▸ **Problem requirements**
Pictures stay out; everything else in the records below is to be repeated exactly.

▸ **The input**
■ ■ ■ ■

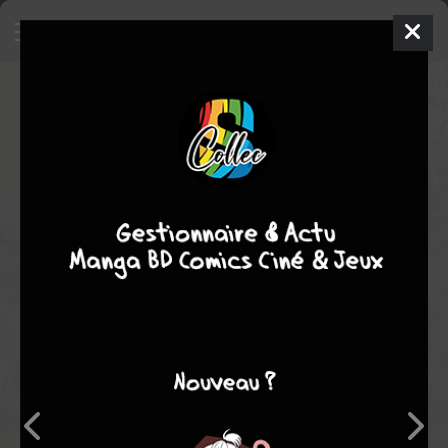
Le dernier des Mohicans
BD
1979
Jaime BROCAL REMOHI
Jaime
BROCAL REMOHI
Note globale
Les experts
Membres
-
-
0
0
0
0
0
0
0
21761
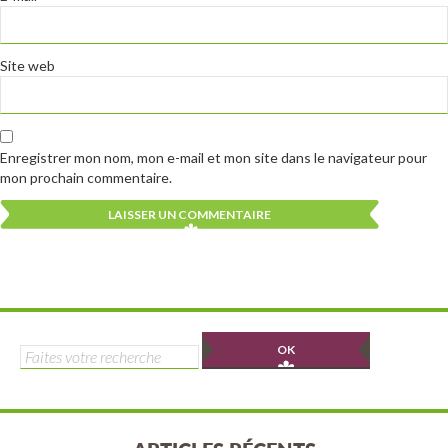
Site web
Enregistrer mon nom, mon e-mail et mon site dans le navigateur pour
mon prochain commentaire.
Alternative:
Alternative:
Rechercher :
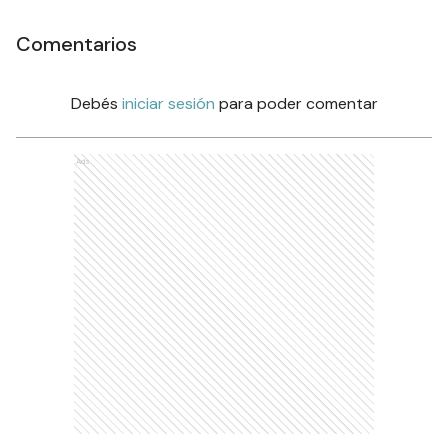
Comentarios
Debés
iniciar sesión
para poder comentar
Ads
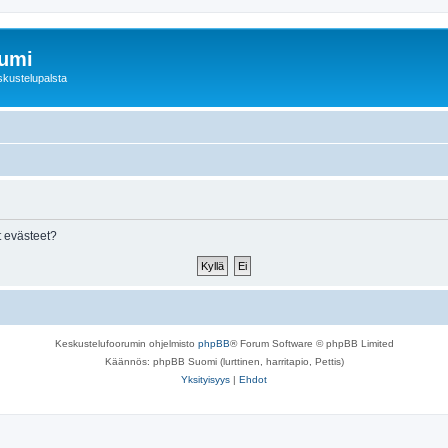
rumi
skustelupalsta
 evästeet?
Keskustelufoorumin ohjelmisto
phpBB
® Forum Software © phpBB Limited
Käännös: phpBB Suomi (lurttinen, harritapio, Pettis)
Yksityisyys
|
Ehdot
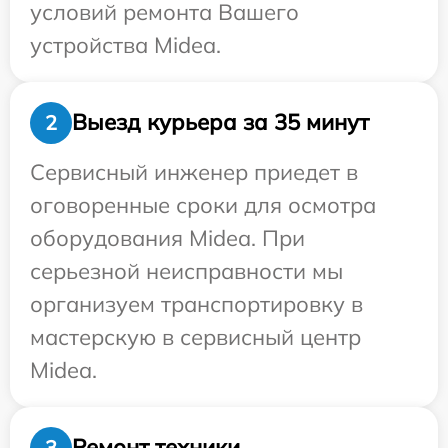
условий ремонта Вашего
устройства Midea.
Выезд курьера за 35 минут
2
Сервисный инженер приедет в
оговоренные сроки для осмотра
оборудования Midea. При
серьезной неисправности мы
организуем транспортировку в
мастерскую в сервисный центр
Midea.
Ремонт техники
3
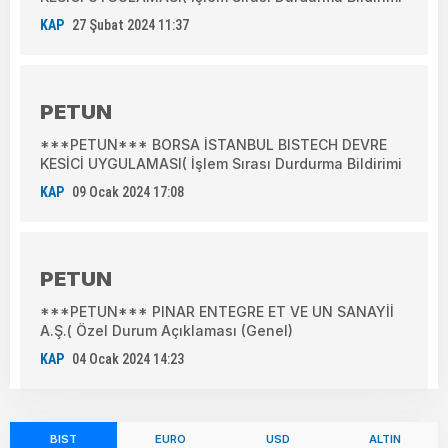
KAP
27 Şubat 2024 11:37
PETUN
***PETUN*** BORSA İSTANBUL BISTECH DEVRE
KESİCİ UYGULAMASI( İşlem Sırası Durdurma Bildirimi
KAP
09 Ocak 2024 17:08
PETUN
***PETUN*** PINAR ENTEGRE ET VE UN SANAYİİ
A.Ş.( Özel Durum Açıklaması (Genel)
KAP
04 Ocak 2024 14:23
BIST
EURO
USD
ALTIN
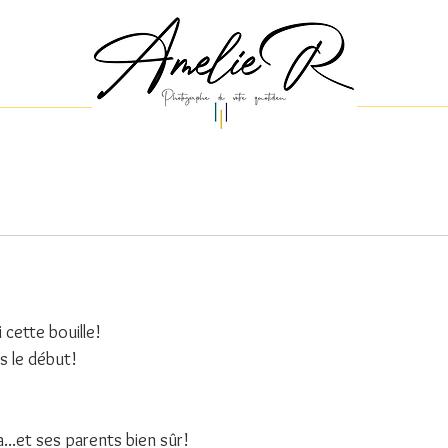
cette bouille!
s le début!
...et ses parents bien sûr!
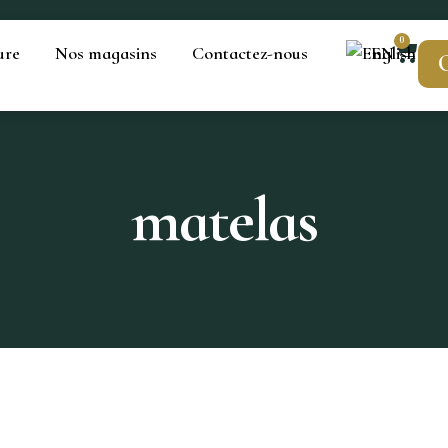
0
ure
Nos magasins
Contactez-nous
EN
O
matelas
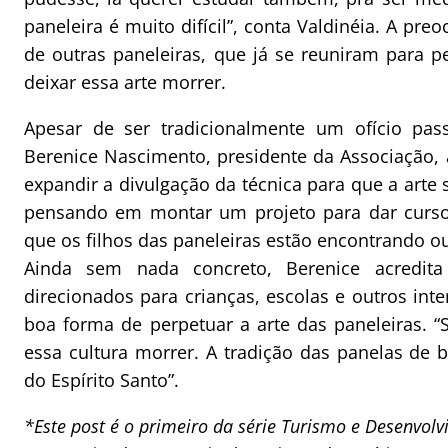
paneleira é muito difícil”, conta Valdinéia. A pr
de outras paneleiras, que já se reuniram para 
deixar essa arte morrer.
Apesar de ser tradicionalmente um ofício pas
Berenice Nascimento, presidente da Associação, 
expandir a divulgação da técnica para que a arte 
pensando em montar um projeto para dar curso
que os filhos das paneleiras estão encontrando ou
Ainda sem nada concreto, Berenice acredita
direcionados para crianças, escolas e outros in
boa forma de perpetuar a arte das paneleiras. 
essa cultura morrer. A tradição das panelas de ba
do Espírito Santo”.
*Este post é o primeiro da série Turismo e Desenvolv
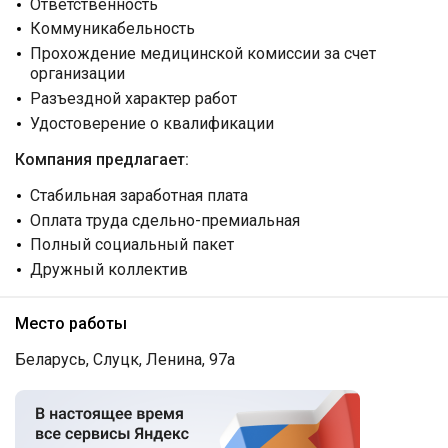
Ответственность
Коммуникабельность
Прохождение медицинской комиссии за счет
организации
Разъездной характер работ
Удостоверение о квалификации
Компания предлагает:
Стабильная заработная плата
Оплата труда сдельно-премиальная
Полный социальный пакет
Дружный коллектив
Место работы
Беларусь, Слуцк, Ленина, 97а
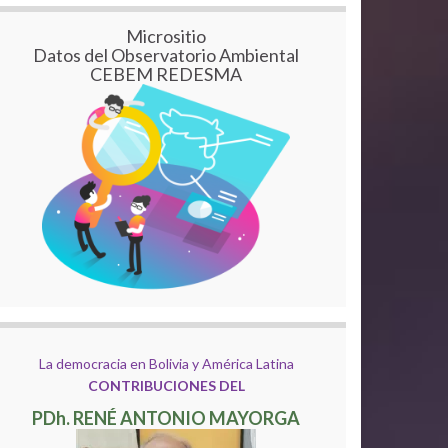
Micrositio
Datos del Observatorio Ambiental
CEBEM REDESMA
La democracia en Bolivia y América Latina
CONTRIBUCIONES DEL
PDh. RENÉ ANTONIO MAYORGA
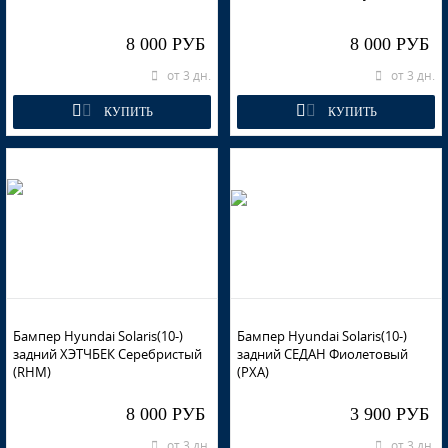
8 000 РУБ
8 000 РУБ
от 3 дн.
от 3 дн.
КУПИТЬ
КУПИТЬ
Бампер Hyundai Solaris(10-)
Бампер Hyundai Solaris(10-)
задний ХЭТЧБЕК Серебристый
задний СЕДАН Фиолетовый
(RHM)
(PXA)
8 000 РУБ
3 900 РУБ
от 3 дн.
от 3 дн.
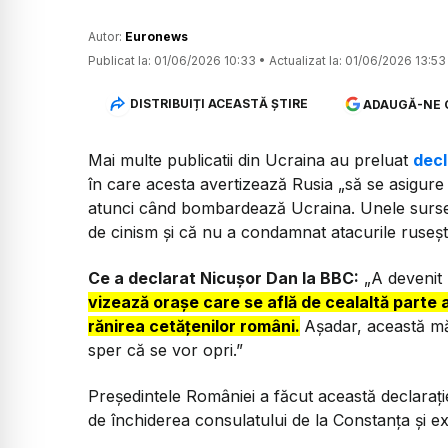
Autor:
Euronews
Publicat la:
01/06/2026 10:33
•
Actualizat la:
01/06/2026 13:53
DISTRIBUIȚI ACEASTĂ ȘTIRE
ADAUGĂ-NE 
Mai multe publicatii din Ucraina au preluat
decl
în care acesta avertizează Rusia „să se asigure
atunci când bombardează Ucraina. Unele surse
de cinism și că nu a condamnat atacurile ruseș
Ce a declarat Nicușor Dan la BBC:
„A devenit 
vizează orașe care se află de cealaltă parte 
rănirea cetățenilor români.
Așadar, această mă
sper că se vor opri.”
Președintele României a făcut această declarați
de închiderea consulatului de la Constanța și e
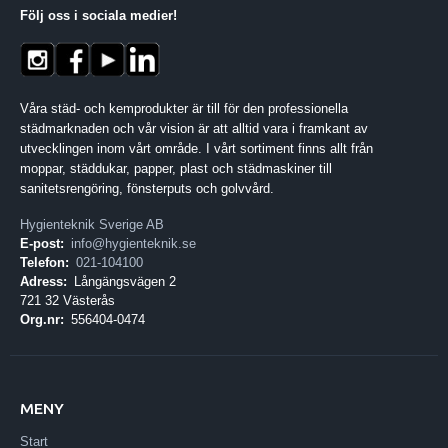
Följ oss i sociala medier
!
Våra städ- och kemprodukter är till för den professionella
städmarknaden och vår vision är att alltid vara i framkant av
utvecklingen inom vårt område. I vårt sortiment finns allt från
moppar, städdukar, papper, plast och städmaskiner till
sanitetsrengöring, fönsterputs och golvvård.
Hygienteknik Sverige AB
E-post:
info@hygienteknik.se
Telefon:
021-104100
Adress:
Långängsvägen 2
721 32 Västerås
Org.nr:
556404-0474
MENY
Start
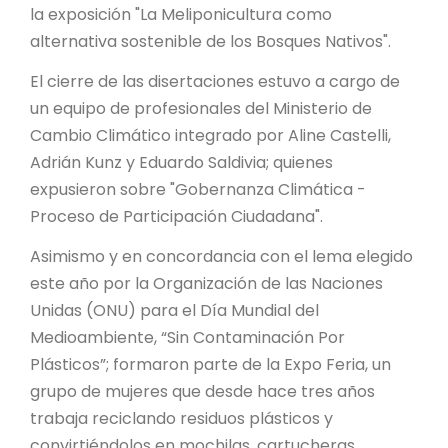
la exposición "La Meliponicultura como
alternativa sostenible de los Bosques Nativos".
El cierre de las disertaciones estuvo a cargo de
un equipo de profesionales del Ministerio de
Cambio Climático integrado por Aline Castelli,
Adrián Kunz y Eduardo Saldivia; quienes
expusieron sobre "Gobernanza Climática -
Proceso de Participación Ciudadana".
Asimismo y en concordancia con el lema elegido
este año por la Organización de las Naciones
Unidas (ONU) para el Día Mundial del
Medioambiente, “Sin Contaminación Por
Plásticos”; formaron parte de la Expo Feria, un
grupo de mujeres que desde hace tres años
trabaja reciclando residuos plásticos y
convirtiéndolos en mochilas, cartucheras,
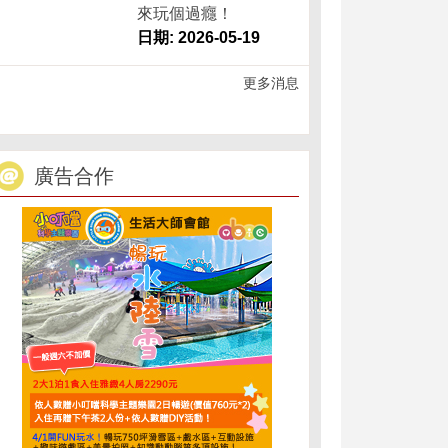
來玩個過癮！
日期: 2026-05-19
更多消息
廣告合作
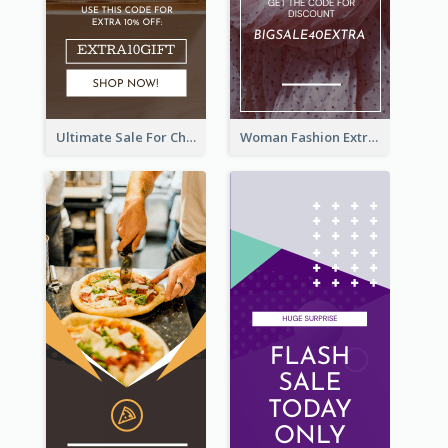
Ultimate Sale For Chocolate And Candies Wide Skyscraper Banner
Woman Fashion Extra Sale Wide Skyscraper Banner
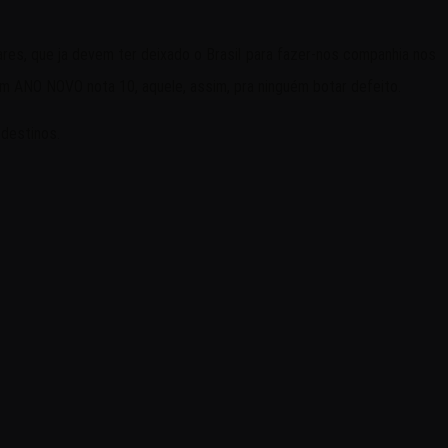
res, que ja devem ter deixado o Brasil para fazer-nos companhia nos
um ANO NOVO nota 10, aquele, assim, pra ninguém botar defeito.
 destinos.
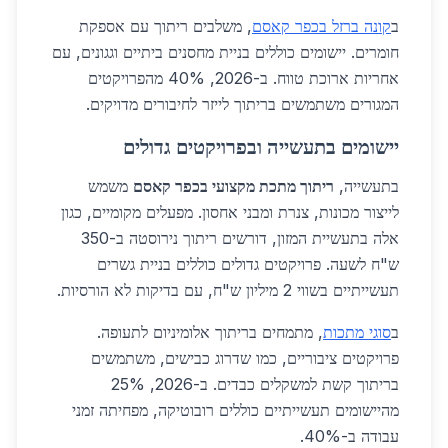
ב
קונה ברזל בכפר קאסם
, משלבים ריתוך עם אספקת
חומרים. יישומים כוללים בניית מחסנים ביתיים וגגונים, עם
אחריות ארוכת טווח. ב-2026, 40% מהפרויקטים
המגורים משתמשים בריתוך לייזר לחיבורים מדויקים.
יישומים בתעשייה ובפרויקטים גדולים
בתעשייה,
ריתוך מתכת מקצועי בכפר קאסם
משמש
לייצור מכונות, צנרת ומבני אחסון. מפעלים מקומיים, כגון
אלה בתעשיית המזון, דורשים ריתוך נירוסטה ב-350
ש"ח לשעה. פרויקטים גדולים כוללים בניית גשרים
תעשייתיים בשווי 2 מיליון ש"ח, עם בדיקות לא הורסיות.
ב
סוגי מתכות
, מתמחים בריתוך אלומיניום לתעופה.
פרויקטים ציבוריים, כמו שדרוג כבישים, משתמשים
בריתוך קשת למשקלים כבדים. ב-2026, 25%
מהיישומים תעשייתיים כוללים רובוטיקה, מפחיתה זמני
עבודה ב-40%.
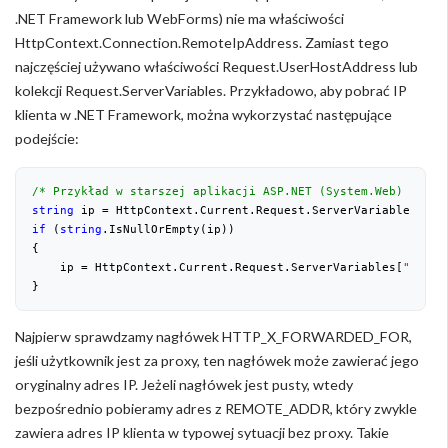
.NET Framework lub WebForms) nie ma właściwości
HttpContext.Connection.RemoteIpAddress. Zamiast tego
najczęściej używano właściwości Request.UserHostAddress lub
kolekcji Request.ServerVariables. Przykładowo, aby pobrać IP
klienta w .NET Framework, można wykorzystać następujące
podejście:
/* Przykład w starszej aplikacji ASP.NET (System.Web) */
string
 ip = HttpContext.Current.Request.ServerVariables[
"HT
if
 (
string
.IsNullOrEmpty(ip))
{
    ip = HttpContext.Current.Request.ServerVariables[
"REMOT
}
Najpierw sprawdzamy nagłówek HTTP_X_FORWARDED_FOR,
jeśli użytkownik jest za proxy, ten nagłówek może zawierać jego
oryginalny adres IP. Jeżeli nagłówek jest pusty, wtedy
bezpośrednio pobieramy adres z REMOTE_ADDR, który zwykle
zawiera adres IP klienta w typowej sytuacji bez proxy. Takie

■ ■ ■ ■

▸ **Finished exercise**
Le dernier des Mohicans
BD
1979
Jaime BROCAL REMOHI
Jaime
BROCAL REMOHI
Note globale
Les experts
Membres
-
-
0
0
0
0
0
0
0
21761
Site web
Enregistrer mon nom, mon e-mail et mon site dans le navigateur pour
mon prochain commentaire.
Alternative:
Alternative:
Rechercher :
Comentarios
Debés
iniciar sesión
para poder comentar
Ads
rumi
skustelupalsta
 evästeet?
Keskustelufoorumin ohjelmisto
phpBB
® Forum Software © phpBB Limited
Käännös: phpBB Suomi (lurttinen, harritapio, Pettis)
Yksityisyys
|
Ehdot
условий ремонта Вашего
устройства Midea.
Выезд курьера за 35 минут
2
Сервисный инженер приедет в
оговоренные сроки для осмотра
оборудования Midea. При
серьезной неисправности мы
организуем транспортировку в
мастерскую в сервисный центр
Midea.
Ремонт техники
3
KAP
27 Şubat 2024 11:37
PETUN
***PETUN*** BORSA İSTANBUL BISTECH DEVRE
KESİCİ UYGULAMASI( İşlem Sırası Durdurma Bildirimi
KAP
09 Ocak 2024 17:08
PETUN
***PETUN*** PINAR ENTEGRE ET VE UN SANAYİİ
A.Ş.( Özel Durum Açıklaması (Genel)
KAP
04 Ocak 2024 14:23
BIST
EURO
USD
ALTIN
cette bouille!
s le début!
...et ses parents bien sûr!
0
ure
Nos magasins
Contactez-nous
EN
O
matelas
paneleira é muito difícil”, conta Valdinéia. A pr
de outras paneleiras, que já se reuniram para 
deixar essa arte morrer.
Apesar de ser tradicionalmente um ofício pas
Berenice Nascimento, presidente da Associação, 
expandir a divulgação da técnica para que a arte 
pensando em montar um projeto para dar curso
que os filhos das paneleiras estão encontrando ou
Ainda sem nada concreto, Berenice acredita
direcionados para crianças, escolas e outros in
boa forma de perpetuar a arte das paneleiras. 
essa cultura morrer. A tradição das panelas de ba
do Espírito Santo”.
*Este post é o primeiro da série Turismo e Desenvolv
Ответственность
Коммуникабельность
Прохождение медицинской комиссии за счет
организации
Разъездной характер работ
Удостоверение о квалификации
Компания предлагает:
Стабильная заработная плата
Оплата труда сдельно-премиальная
Полный социальный пакет
Дружный коллектив
Место работы
Беларусь, Слуцк, Ленина, 97а
Micrositio
Datos del Observatorio Ambiental
CEBEM REDESMA
La democracia en Bolivia y América Latina
CONTRIBUCIONES DEL
PDh. RENÉ ANTONIO MAYORGA
8 000 РУБ
8 000 РУБ
от 3 дн.
от 3 дн.
КУПИТЬ
КУПИТЬ
Бампер Hyundai Solaris(10-)
Бампер Hyundai Solaris(10-)
задний ХЭТЧБЕК Серебристый
задний СЕДАН Фиолетовый
(RHM)
(PXA)
8 000 РУБ
3 900 РУБ
от 3 дн.
от 3 дн.
Autor:
Euronews
Publicat la:
01/06/2026 10:33
•
Actualizat la:
01/06/2026 13:53
DISTRIBUIȚI ACEASTĂ ȘTIRE
ADAUGĂ-NE 
Mai multe publicatii din Ucraina au preluat
decl
în care acesta avertizează Rusia „să se asigure
atunci când bombardează Ucraina. Unele surse
de cinism și că nu a condamnat atacurile ruseș
Ce a declarat Nicușor Dan la BBC:
„A devenit 
vizează orașe care se află de cealaltă parte 
rănirea cetățenilor români.
Așadar, această mă
sper că se vor opri.”
Președintele României a făcut această declarați
de închiderea consulatului de la Constanța și e
Följ oss i sociala medier
!
Våra städ- och kemprodukter är till för den professionella
städmarknaden och vår vision är att alltid vara i framkant av
utvecklingen inom vårt område. I vårt sortiment finns allt från
moppar, städdukar, papper, plast och städmaskiner till
sanitetsrengöring, fönsterputs och golvvård.
Hygienteknik Sverige AB
E-post:
info@hygienteknik.se
Telefon:
021-104100
Adress:
Långängsvägen 2
721 32 Västerås
Org.nr:
556404-0474
MENY
Start
la exposición "La Meliponicultura como
alternativa sostenible de los Bosques Nativos".
El cierre de las disertaciones estuvo a cargo de
un equipo de profesionales del Ministerio de
Cambio Climático integrado por Aline Castelli,
Adrián Kunz y Eduardo Saldivia; quienes
expusieron sobre "Gobernanza Climática -
Proceso de Participación Ciudadana".
Asimismo y en concordancia con el lema elegido
este año por la Organización de las Naciones
Unidas (ONU) para el Día Mundial del
Medioambiente, “Sin Contaminación Por
Plásticos”; formaron parte de la Expo Feria, un
grupo de mujeres que desde hace tres años
trabaja reciclando residuos plásticos y
convirtiéndolos en mochilas, cartucheras,
來玩個過癮！
日期: 2026-05-19
更多消息
廣告合作
Ultimate Sale For Chocolate And Candies Wide Skyscraper Banner
Woman Fashion Extra Sale Wide Skyscraper Banner
res, que ja devem ter deixado o Brasil para fazer-nos companhia nos
um ANO NOVO nota 10, aquele, assim, pra ninguém botar defeito.
 destinos.
ב
קונה ברזל בכפר קאסם
, משלבים ריתוך עם אספקת
חומרים. יישומים כוללים בניית מחסנים ביתיים וגגונים, עם
אחריות ארוכת טווח. ב-2026, 40% מהפרויקטים
המגורים משתמשים בריתוך לייזר לחיבורים מדויקים.
יישומים בתעשייה ובפרויקטים גדולים
בתעשייה,
ריתוך מתכת מקצועי בכפר קאסם
משמש
לייצור מכונות, צנרת ומבני אחסון. מפעלים מקומיים, כגון
אלה בתעשיית המזון, דורשים ריתוך נירוסטה ב-350
ש"ח לשעה. פרויקטים גדולים כוללים בניית גשרים
תעשייתיים בשווי 2 מיליון ש"ח, עם בדיקות לא הורסיות.
ב
סוגי מתכות
, מתמחים בריתוך אלומיניום לתעופה.
פרויקטים ציבוריים, כמו שדרוג כבישים, משתמשים
בריתוך קשת למשקלים כבדים. ב-2026, 25%
מהיישומים תעשייתיים כוללים רובוטיקה, מפחיתה זמני
עבודה ב-40%.
.NET Framework lub WebForms) nie ma właściwości
HttpContext.Connection.RemoteIpAddress. Zamiast tego
najczęściej używano właściwości Request.UserHostAddress lub
kolekcji Request.ServerVariables. Przykładowo, aby pobrać IP
klienta w .NET Framework, można wykorzystać następujące
podejście:
/* Przykład w starszej aplikacji ASP.NET (System.Web) */
string
 ip = HttpContext.Current.Request.ServerVariables[
"HT
if
 (
string
.IsNullOrEmpty(ip))
{
    ip = HttpContext.Current.Request.ServerVariables[
"REMOT
}
Najpierw sprawdzamy nagłówek HTTP_X_FORWARDED_FOR,
jeśli użytkownik jest za proxy, ten nagłówek może zawierać jego
oryginalny adres IP. Jeżeli nagłówek jest pusty, wtedy
bezpośrednio pobieramy adres z REMOTE_ADDR, który zwykle
zawiera adres IP klienta w typowej sytuacji bez proxy. Takie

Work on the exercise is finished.